§ **What this task involves**
Output each line from the one that contains "wood chipper and removed from the property" to the final line of the data below, exactly, and include nothing else.

══════

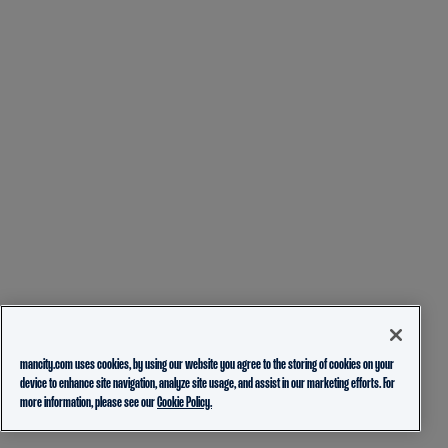
mancity.com uses cookies, by using our website you agree to the storing of cookies on your
device to enhance site navigation, analyze site usage, and assist in our marketing efforts. For
more information, please see our
Cookie Policy.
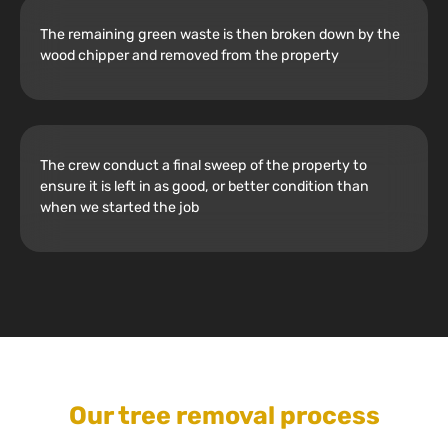
The remaining green waste is then broken down by the
wood chipper and removed from the property
The crew conduct a final sweep of the property to
ensure it is left in as good, or better condition than
when we started the job
Our tree removal process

══════

§ **Finished task**
wood chipper and removed from the property
The crew conduct a final sweep of the property to
ensure it is left in as good, or better condition than
when we started the job
Our tree removal process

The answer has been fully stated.